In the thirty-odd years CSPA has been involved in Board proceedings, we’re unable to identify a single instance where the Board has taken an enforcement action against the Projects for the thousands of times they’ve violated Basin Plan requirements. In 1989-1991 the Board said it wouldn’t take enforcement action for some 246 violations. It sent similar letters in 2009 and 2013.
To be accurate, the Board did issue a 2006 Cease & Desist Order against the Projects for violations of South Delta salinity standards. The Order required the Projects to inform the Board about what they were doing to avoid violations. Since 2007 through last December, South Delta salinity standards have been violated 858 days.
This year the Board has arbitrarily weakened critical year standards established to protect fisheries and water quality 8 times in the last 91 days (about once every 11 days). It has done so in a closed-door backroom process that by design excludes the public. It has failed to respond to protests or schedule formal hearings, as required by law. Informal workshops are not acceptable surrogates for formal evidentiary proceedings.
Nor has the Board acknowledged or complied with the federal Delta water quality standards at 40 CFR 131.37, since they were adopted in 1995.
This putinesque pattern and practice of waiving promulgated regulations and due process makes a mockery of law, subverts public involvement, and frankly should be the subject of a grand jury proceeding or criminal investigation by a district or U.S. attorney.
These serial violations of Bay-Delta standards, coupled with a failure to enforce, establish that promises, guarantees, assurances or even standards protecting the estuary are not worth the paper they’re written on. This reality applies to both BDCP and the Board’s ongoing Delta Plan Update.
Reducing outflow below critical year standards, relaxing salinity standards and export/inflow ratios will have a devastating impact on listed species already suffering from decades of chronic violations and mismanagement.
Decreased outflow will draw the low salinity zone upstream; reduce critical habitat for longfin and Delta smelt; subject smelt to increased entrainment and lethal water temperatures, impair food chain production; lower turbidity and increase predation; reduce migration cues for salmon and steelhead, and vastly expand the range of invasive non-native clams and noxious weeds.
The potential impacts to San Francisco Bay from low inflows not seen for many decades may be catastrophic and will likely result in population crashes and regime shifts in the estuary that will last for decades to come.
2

☆ ☆ ☆ ☆ ☆ ☆ ☆

Your task is to copy each line of the entries that includes the word "Projects".

## THE ANSWER
In the thirty-odd years CSPA has been involved in Board proceedings, we’re unable to identify a single instance where the Board has taken an enforcement action against the Projects for the thousands of times they’ve violated Basin Plan requirements. In 1989-1991 the Board said it wouldn’t take enforcement action for some 246 violations. It sent similar letters in 2009 and 2013.
To be accurate, the Board did issue a 2006 Cease & Desist Order against the Projects for violations of South Delta salinity standards. The Order required the Projects to inform the Board about what they were doing to avoid violations. Since 2007 through last December, South Delta salinity standards have been violated 858 days.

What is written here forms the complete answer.